Is there any example at implementing dlsym(3)?

[technix]

This is part of porting libobjc2 to a kernel, which can also be used to implement a modular kernel along with dlopen(3) even without libobjc2. With a multiboot kernel, how to implement dlsym(3) to allow dynamic lookup of symbols?

[egranata]

This is by no means a complete implementation, but it works for very basic use cases and might help you get started: https://github.com/egranata/puppy/blob/ ... /dlfcn.cpp

Main advantage is that it is entirely in userspace, all it asks of the kernel is the ability to map a region of memory (it's 32-bit Intel, so if you can read it, you can execute it)

[Korona]

mlibc (which is the C library of my OS) has a dynamic linker that shows how it is done in general.

For the special case of a kernel module, I have a complete gist for ELF loading and dynamic linking to the kernel itself. As it cannot handle arbitrary dependencies and the full ELF feature set, this code is considerably shorter and easier to understand than mlibc. The symbol resolution is done in the function lookup(). It uses eligible() to check if a given symbol is exported and elf64Hash() to compute the ELF hash function. The symbol lookup is only about 35 lines of code.

[klange]

I'll throw my chips in here...

As an alternative to dynamic linking, I do runtime static linking of kernel modules, similar to Linux.

I also have a userspace dynamic linker that has rudimentary implementations of (most of) the dl* functions (good enough for Python).

[pvc]

dietlibc has nice and easy to understand implementation. Check /ldso.c file.

[technix]

I am using dlsym(3) in kernel here as part of dynamic binding process of Objective-C language and its runtime library libobjc2. Keep in mind that Objective-C uses exclusively dynamic binding for any and all method calls. The user mode has its own separate libc and dlsym(3) implementation as part of ld.so.

[Korona]

We understand that. That's why I posted a more-or-less freestanding gist and klange posted his module implementation. Why is that not enough? What exactly do you ask for?

[technix]

We understand that. That's why I posted a more-or-less freestanding gist and klange posted his module implementation. Why is that not enough? What exactly do you ask for?

I need a dlsym(3) that is capable of resolving symbols of the kernel itself, even without or before loading any modules. libobjc2 maps this:

Code: Select all

GKProcess *process;
[process killWithSignal:SIGTERM];

into equivalent of this:

Code: Select all

__objc_GKProcess_killWithSignal_(process, NSSelectorFromString("killWithSignal:"), SIGTERM);

through dlsym(3) of the symbol listed above.

[klange]

I need a dlsym(3) that is capable of resolving symbols of the kernel itself, even without or before loading any modules. libobjc2 maps this:

You talked about building modular kernels, so we provided more complete solutions for loading modules.

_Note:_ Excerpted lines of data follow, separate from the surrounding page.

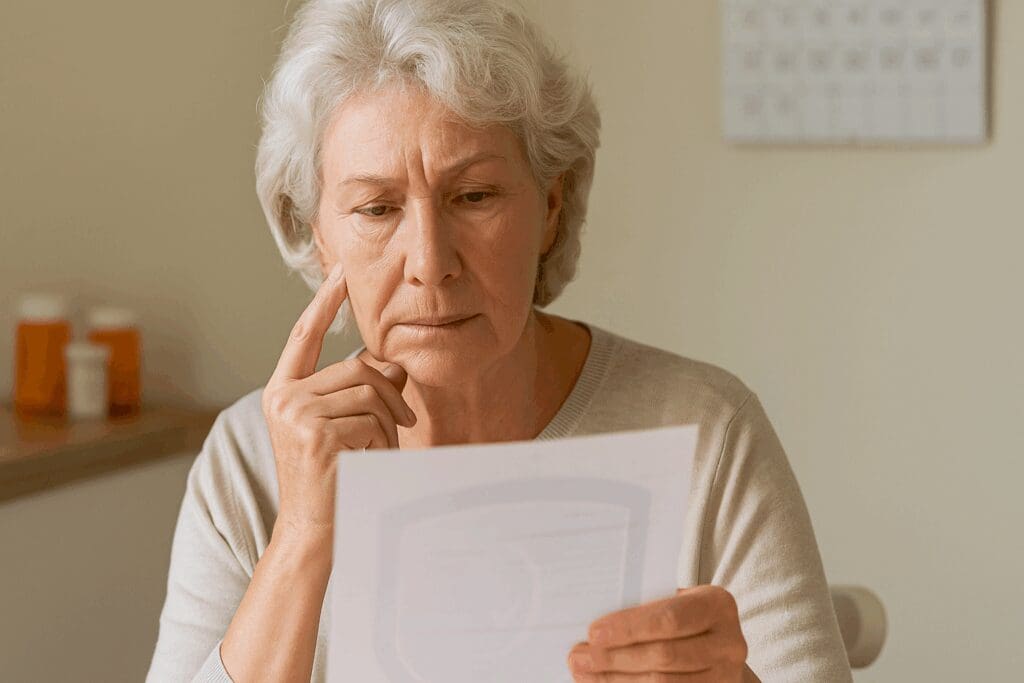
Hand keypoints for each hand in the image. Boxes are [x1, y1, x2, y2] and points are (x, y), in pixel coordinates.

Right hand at [261, 264, 416, 537]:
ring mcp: (294, 414)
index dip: (324, 303)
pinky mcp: (314, 433)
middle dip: (390, 394)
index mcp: (284, 391)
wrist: (315, 532)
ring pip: (369, 393)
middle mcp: (282, 398)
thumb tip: (396, 365)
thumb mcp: (346, 427)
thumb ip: (363, 392)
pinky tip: (368, 462)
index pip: (304, 335)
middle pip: (357, 368)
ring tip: (379, 450)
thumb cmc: (334, 480)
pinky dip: (383, 441)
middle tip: (401, 424)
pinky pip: (371, 419)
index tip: (341, 274)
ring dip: (388, 423)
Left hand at [567, 585, 756, 681]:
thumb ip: (643, 610)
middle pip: (664, 656)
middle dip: (615, 658)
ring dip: (617, 680)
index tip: (593, 633)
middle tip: (579, 656)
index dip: (629, 628)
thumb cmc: (683, 615)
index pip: (669, 619)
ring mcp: (725, 676)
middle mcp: (729, 643)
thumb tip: (595, 631)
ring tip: (585, 671)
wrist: (716, 644)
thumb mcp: (673, 601)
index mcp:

Implementing dlsym on a single object is as simple as writing a function that looks at a table mapping strings of symbol names to symbol values, and storing your symbols in that table. You can do that in a few different ways. I do a two-pass kernel build where I generate an object file with all the symbols. You can also make sure the actual ELF symbol table for your binary is loaded into memory, but that's a bit tricky.

[technix]

I need a dlsym(3) that is capable of resolving symbols of the kernel itself, even without or before loading any modules. libobjc2 maps this:

You talked about building modular kernels, so we provided more complete solutions for loading modules.

Implementing dlsym on a single object is as simple as writing a function that looks at a table mapping strings of symbol names to symbol values, and storing your symbols in that table. You can do that in a few different ways. I do a two-pass kernel build where I generate an object file with all the symbols. You can also make sure the actual ELF symbol table for your binary is loaded into memory, but that's a bit tricky.

For my system the symbol table need to be pre-populated with in-kernel symbols before any modules are loaded, and then new symbols from modules need to be be added upon loading.

[klange]

For my system the symbol table need to be pre-populated with in-kernel symbols before any modules are loaded, and then new symbols from modules need to be be added upon loading.

Which is what my kernel - which I have already linked for you - does.

You will not find a tutorial on how to implement this functionality. However, we have provided several example implementations for you to peruse.

[technix]

For my system the symbol table need to be pre-populated with in-kernel symbols before any modules are loaded, and then new symbols from modules need to be be added upon loading.

Which is what my kernel - which I have already linked for you - does.

You will not find a tutorial on how to implement this functionality. However, we have provided several example implementations for you to peruse.

Is there any way to make sure linker and Multiboot keep ELF symbol table intact? This way I can use the same ELF symbol table parser for both in-kernel symbols and loaded modules.

[pvc]

I've had problems with GRUB !NOT! loading symbol tables as well. I've had to load all of the headers on top of what GRUB does.

[Korona]

The proper way to handle this is to make sure that the symbols appear in the dynamic symbol type (referenced by the DYNAMIC PHDR). That way, you do not have to rely on GRUB (or any other loader) to get load an external table and your kernel will work even after being strip'ed.